Marc Larzillière, prêtez serment de dire toute la vérité, rien que la vérité, levez la main droite et dites : « Je le jure. »
Marc Larzillière prête serment.
Je vous remercie. Je vous laisse exposer votre propos liminaire avant de vous poser d'en venir aux questions.
Vous avez la parole.
Je vous remercie d'avoir pensé à auditionner le CITEPA. Je suis très heureux d'avoir l'occasion de témoigner dans le cadre de votre commission d'enquête. Je ferai un bref exposé des activités du CITEPA avant de m'arrêter de manière plus détaillée sur les inventaires que nous effectuons et sur les évolutions de la pollution. Enfin, je terminerai en évoquant les actions qui pourraient être entreprises pour renforcer notre lutte contre la pollution.

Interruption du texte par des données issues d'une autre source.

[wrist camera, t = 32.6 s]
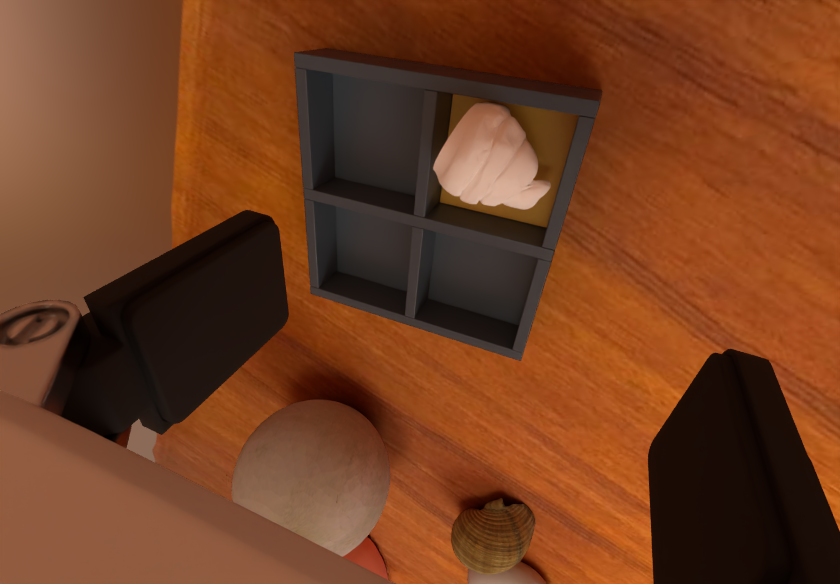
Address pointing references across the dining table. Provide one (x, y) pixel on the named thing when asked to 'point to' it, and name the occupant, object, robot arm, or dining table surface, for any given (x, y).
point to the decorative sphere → (315, 473)
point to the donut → (507, 576)
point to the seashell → (492, 536)
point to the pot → (368, 557)
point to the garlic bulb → (490, 160)
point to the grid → (429, 194)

Le CITEPA est une association à but non lucratif créée il y a cinquante ans par des industriels, qui ont souhaité, dans le contexte d'une réglementation de plus en plus sévère, créer un organisme purement scientifique à même de donner des avis sur les moyens de lutter contre la pollution, de la manière la plus efficace qui soit. Le CITEPA s'est progressivement vu confier par l'administration un nombre croissant d'études et de missions, et en particulier l'élaboration d'un inventaire national d'émissions, requis par un certain nombre de traités internationaux.
Les inventaires, qui sont devenus de plus en plus complexes, retracent actuellement les émissions de vingt-deux polluants et de six gaz à effet de serre.
Le CITEPA comprend vingt-sept salariés, dont vingt-quatre ingénieurs, et un président bénévole. Nous avons quatre-vingts adhérents, qui sont pour une partie des industriels, mais aussi des bureaux d'étude, des organisations de recherche, des laboratoires et des associations. Le travail d'inventaire représente environ 50% de notre activité. Nous effectuons également des études prospectives. Nous interprétons les données et donnons des indications tendancielles. À titre d'exemple, nous faisons en ce moment une étude pour déterminer ce qui a conduit à l'évolution des émissions de gaz à effet de serre.
Notre positionnement est particulier. Nous ne cherchons pas à concurrencer les bureaux d'études mais nous positionner comme un référent, un expert scientifique, dont les avis sont indiscutables et qui se situe « au-dessus de la mêlée ». Nous préférons, plutôt que de réaliser des bilans de gaz à effet de serre, valider ceux qui sont établis par divers organismes.
J'en viens aux inventaires. Établir un inventaire national est un exercice très complexe qui demande d'analyser des quantités de données de toute nature, comme par exemple le parc automobile, la consommation de carburant, l'activité des différents industriels ou encore des données climatologiques.
Notre inventaire est rigoureusement contrôlé. Nous faisons l'objet d'audits internationaux par d'autres pays. À l'inverse, nous auditons les inventaires d'autres pays, comme les Etats-Unis récemment.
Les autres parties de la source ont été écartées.